One of the most common forms of life insurance is the mortgage life insurance policies. They are used to pay off any home mortgage balance in the event something was to fatally happen to you. But are these policies a good deal? Here’s a look.
The best part of having this type of insurance is that your family can have a paid off home balance if anything were to ever happen to you. The other aspect is that in most cases the cost of the coverage goes down each year as the balance decreases.
Similar to your standard credit life insurance contracts you have for your credit cards; there are several negative aspects to mortgage life as well. In fact, many consumer advocacy groups are advising against purchasing these policies.

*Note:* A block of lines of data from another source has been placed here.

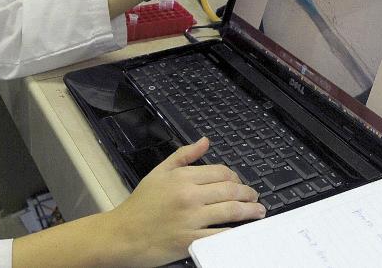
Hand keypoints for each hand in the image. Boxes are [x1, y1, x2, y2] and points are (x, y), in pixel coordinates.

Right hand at [103, 138, 264, 266]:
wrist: (124, 234)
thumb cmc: (140, 206)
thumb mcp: (158, 172)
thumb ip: (183, 155)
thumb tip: (205, 141)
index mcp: (181, 177)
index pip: (220, 171)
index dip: (235, 176)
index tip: (239, 182)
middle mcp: (188, 196)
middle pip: (230, 190)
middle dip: (248, 193)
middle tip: (254, 197)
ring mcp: (191, 219)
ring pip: (231, 210)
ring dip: (250, 211)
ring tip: (257, 211)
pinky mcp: (191, 240)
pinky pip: (221, 235)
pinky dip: (236, 232)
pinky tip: (244, 230)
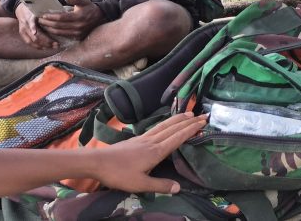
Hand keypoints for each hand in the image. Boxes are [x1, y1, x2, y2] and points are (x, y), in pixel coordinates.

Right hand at [14, 3, 58, 49]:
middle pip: (36, 38)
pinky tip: (45, 48)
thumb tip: (60, 16)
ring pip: (32, 42)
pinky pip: (29, 43)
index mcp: (30, 19)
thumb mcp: (38, 9)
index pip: (36, 29)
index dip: (44, 36)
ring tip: (53, 47)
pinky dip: (38, 46)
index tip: (53, 40)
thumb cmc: (32, 9)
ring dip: (43, 46)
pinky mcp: (22, 35)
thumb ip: (46, 14)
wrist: (20, 9)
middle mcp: (26, 26)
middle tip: (57, 44)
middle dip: (47, 42)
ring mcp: (23, 31)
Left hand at [38, 0, 104, 40]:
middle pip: (58, 26)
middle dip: (47, 23)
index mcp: (78, 17)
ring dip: (49, 29)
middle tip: (39, 20)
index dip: (51, 16)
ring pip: (59, 32)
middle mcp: (78, 26)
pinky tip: (50, 30)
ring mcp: (78, 33)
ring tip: (42, 25)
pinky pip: (64, 36)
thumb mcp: (83, 0)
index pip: (61, 17)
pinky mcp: (77, 37)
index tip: (43, 15)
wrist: (100, 17)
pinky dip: (55, 33)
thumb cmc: (89, 7)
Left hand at [90, 113, 206, 193]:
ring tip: (188, 114)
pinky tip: (165, 124)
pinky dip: (166, 123)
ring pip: (164, 125)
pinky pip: (156, 127)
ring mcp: (143, 138)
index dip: (191, 130)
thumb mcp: (140, 184)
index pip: (178, 138)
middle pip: (173, 128)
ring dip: (178, 119)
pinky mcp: (136, 139)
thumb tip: (179, 187)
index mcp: (156, 151)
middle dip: (188, 121)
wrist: (97, 162)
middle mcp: (152, 141)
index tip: (203, 123)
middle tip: (203, 115)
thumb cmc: (119, 174)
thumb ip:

The single biggest complaint is that once your home is paid off, you have nothing to show for all the premium payments you made over the years. While that makes sense, one could argue that you did have coverage all those years in the event something did happen.
Studies that have been done over the years have shown that overall, life insurers will only ever pay out 40 cents on the dollar. Looking at that it is easy to understand how big money can be made in selling these contracts.
The ultimate question is whether or not you should purchase a policy? The answer takes a little bit of thought and consideration. Do you currently have life insurance? If so, is the total amount of coverage higher than your mortgage? Could you medically qualify for a standard life policy? If the answers are yes, then perhaps you would be better served by passing on this type of insurance.